Leditor (Juanita Asapokhai)
I have a secret: the theme for the Tufts Observer fall 2022 creative issue was developed totally by accident. Towards the end of a long night of layout—the labor of love through which editors, writers, artists, and designers collaborate to produce the magazine—William, Michelle, and I struggled through a half-serious brainstorm session to find an idea that would pique the interest of writers. We took turns tossing out SAT vocab words, esoteric synonyms for common colors, and abstract concepts in other languages. At some point, in the background of our conversation, I overheard Ruby say the word “collision” from the opposite end of the room. Her voice broke through the chatter of the MAB Lab, where section editors pored over article drafts in animated discussion. Her delivery of the word felt like a punch to the gut; we had time to hear the word and consider its magnitude. Collision. There was a brief moment of silence, followed by William’s and my immediate celebration. We had found our theme—or rather, it had crashed into us.
Like most people, I am terrified of motor vehicle accidents. I fear sudden stops and hard taps on my car bumper. T-bone wrecks are as frightening to me as scary movie villains. This fear manifests off the road, too. I generally dread confrontation with others and have historically avoided tough conversations until I physically can’t anymore, afraid that the aftermath will be as bad as a vehicular collision. What I truly fear is the unpredictability of my response to conflict and the negative reactions of the people around me—that is, where the pieces will fall once a collision has occurred. More recently, though, as my frontal lobe develops and my early 20’s usher in an era of rapid self-growth and maturity, I have discovered that the initial contact is only the beginning of the story. What I do with these pieces is where lessons are learned, and relationships are built, strengthened, and preserved.

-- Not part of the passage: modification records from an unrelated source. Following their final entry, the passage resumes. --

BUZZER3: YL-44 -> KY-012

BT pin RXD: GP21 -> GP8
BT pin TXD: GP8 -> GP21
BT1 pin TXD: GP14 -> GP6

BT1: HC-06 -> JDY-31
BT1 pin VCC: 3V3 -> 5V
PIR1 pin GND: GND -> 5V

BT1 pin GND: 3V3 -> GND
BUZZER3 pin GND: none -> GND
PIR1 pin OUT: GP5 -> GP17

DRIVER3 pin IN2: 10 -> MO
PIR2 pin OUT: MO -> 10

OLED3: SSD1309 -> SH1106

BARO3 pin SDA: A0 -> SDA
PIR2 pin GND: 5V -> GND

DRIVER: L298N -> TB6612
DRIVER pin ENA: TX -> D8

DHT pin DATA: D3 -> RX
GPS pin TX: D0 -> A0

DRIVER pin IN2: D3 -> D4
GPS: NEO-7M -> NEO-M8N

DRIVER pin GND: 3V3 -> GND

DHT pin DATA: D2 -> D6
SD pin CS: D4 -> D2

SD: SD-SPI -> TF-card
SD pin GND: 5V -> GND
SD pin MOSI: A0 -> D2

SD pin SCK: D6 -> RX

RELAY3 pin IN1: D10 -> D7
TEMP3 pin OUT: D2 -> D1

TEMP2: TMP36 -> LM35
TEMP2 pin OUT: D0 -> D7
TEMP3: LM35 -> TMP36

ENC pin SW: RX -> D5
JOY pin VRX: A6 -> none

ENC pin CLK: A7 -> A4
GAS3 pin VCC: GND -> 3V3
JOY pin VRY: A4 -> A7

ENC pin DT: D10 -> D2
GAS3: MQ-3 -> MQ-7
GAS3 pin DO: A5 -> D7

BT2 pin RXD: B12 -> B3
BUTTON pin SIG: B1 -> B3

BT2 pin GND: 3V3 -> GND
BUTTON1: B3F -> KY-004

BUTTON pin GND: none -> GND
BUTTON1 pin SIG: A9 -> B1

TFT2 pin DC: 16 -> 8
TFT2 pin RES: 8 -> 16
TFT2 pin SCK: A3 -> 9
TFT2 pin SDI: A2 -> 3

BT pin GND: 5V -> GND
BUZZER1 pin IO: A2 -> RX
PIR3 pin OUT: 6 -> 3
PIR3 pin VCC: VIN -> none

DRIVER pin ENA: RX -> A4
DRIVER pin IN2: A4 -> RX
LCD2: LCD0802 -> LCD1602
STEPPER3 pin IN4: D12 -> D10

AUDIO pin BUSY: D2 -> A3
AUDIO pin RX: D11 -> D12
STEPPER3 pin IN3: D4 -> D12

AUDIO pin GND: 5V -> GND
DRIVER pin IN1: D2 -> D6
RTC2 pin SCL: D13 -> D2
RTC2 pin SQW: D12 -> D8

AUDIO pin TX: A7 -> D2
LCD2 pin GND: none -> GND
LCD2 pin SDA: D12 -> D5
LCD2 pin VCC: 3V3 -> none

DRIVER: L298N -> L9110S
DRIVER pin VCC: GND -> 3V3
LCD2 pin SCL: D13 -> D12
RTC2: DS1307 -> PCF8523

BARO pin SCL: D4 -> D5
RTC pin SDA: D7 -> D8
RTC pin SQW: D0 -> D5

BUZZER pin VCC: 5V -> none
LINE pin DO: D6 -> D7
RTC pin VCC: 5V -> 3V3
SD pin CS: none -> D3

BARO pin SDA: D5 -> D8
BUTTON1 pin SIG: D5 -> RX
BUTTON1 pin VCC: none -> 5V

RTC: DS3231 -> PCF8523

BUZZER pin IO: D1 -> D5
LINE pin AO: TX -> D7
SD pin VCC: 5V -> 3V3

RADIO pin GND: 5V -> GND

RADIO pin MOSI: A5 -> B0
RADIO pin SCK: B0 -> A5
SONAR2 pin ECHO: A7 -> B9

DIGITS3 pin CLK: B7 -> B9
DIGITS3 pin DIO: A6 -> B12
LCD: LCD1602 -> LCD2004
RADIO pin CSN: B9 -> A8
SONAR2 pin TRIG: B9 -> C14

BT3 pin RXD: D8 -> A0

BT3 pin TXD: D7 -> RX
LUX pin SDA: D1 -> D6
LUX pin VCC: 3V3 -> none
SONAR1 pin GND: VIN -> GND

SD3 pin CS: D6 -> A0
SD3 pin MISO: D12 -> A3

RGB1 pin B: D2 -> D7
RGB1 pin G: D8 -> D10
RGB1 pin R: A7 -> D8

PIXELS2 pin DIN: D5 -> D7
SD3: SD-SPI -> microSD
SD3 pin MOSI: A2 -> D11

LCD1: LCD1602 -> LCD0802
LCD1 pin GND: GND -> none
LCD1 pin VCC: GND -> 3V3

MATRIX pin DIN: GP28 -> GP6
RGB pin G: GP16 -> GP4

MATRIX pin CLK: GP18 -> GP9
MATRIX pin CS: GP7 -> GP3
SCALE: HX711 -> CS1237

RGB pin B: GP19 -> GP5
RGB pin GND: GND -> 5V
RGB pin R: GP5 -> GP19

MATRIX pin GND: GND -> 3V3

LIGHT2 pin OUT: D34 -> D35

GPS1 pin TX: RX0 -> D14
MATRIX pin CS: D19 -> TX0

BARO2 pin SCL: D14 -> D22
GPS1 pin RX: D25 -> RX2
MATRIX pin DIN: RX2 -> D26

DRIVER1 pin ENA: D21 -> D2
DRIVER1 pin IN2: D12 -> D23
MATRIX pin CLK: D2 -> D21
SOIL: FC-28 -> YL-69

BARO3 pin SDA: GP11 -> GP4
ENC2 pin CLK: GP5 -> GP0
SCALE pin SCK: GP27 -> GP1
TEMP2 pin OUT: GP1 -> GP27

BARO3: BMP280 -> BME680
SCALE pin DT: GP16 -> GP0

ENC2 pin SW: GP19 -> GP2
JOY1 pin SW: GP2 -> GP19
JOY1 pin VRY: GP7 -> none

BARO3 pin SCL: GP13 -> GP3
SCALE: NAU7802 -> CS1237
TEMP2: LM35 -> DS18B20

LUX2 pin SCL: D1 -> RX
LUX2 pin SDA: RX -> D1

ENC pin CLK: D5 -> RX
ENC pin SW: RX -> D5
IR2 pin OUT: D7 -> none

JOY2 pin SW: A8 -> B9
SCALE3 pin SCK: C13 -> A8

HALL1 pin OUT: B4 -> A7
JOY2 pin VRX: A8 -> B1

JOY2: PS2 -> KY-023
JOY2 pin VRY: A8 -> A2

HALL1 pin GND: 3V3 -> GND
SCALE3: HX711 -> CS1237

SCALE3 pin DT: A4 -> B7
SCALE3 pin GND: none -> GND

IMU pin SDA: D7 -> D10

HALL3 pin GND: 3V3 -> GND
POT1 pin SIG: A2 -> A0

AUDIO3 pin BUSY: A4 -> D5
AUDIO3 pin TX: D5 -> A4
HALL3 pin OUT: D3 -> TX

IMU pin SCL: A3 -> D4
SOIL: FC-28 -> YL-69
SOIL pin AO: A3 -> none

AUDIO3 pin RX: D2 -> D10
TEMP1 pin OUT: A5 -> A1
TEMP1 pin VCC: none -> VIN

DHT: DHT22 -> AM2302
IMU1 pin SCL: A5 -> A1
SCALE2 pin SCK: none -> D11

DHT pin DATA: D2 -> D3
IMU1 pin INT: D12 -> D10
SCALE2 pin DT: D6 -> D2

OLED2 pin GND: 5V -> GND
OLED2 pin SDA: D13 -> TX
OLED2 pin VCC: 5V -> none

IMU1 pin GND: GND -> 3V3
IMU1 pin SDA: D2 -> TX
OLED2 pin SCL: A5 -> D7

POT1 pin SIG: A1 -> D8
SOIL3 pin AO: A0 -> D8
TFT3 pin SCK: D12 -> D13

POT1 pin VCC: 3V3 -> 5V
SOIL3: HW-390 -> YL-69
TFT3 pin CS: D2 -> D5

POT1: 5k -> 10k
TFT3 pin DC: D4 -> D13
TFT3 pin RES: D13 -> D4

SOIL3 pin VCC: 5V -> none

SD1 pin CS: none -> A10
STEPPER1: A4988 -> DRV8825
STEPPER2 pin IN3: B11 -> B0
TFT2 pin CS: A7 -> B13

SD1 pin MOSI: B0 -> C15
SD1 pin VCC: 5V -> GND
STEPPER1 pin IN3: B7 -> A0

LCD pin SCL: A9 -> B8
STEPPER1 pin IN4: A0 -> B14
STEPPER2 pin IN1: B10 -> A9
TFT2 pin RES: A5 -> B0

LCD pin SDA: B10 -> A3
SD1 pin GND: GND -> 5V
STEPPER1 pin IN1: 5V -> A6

Poetry has remained an explosive, disruptive power throughout my life. I remember being 13 years old and reading Trevor by Ocean Vuong for the first time (published on Buzzfeed, of all places) and not being able to sleep, gripped by awe, and surprised by what I was feeling. Poetry has often been the tool I use to assemble the pieces of significant life events, through writing or reading it. Poetry is everywhere. I encounter it in my favorite song lyrics, the pieces of prose I edit, and in my conversations with friends, casually narrating their lives. I am honored to have the opportunity to read the work of the writers included in this magazine. I’m especially grateful for the crashes of sounds, images, experiences, and reflections contained in these pages. I hope they crash into and stay with you, as you grow and navigate the collisions in your own lives.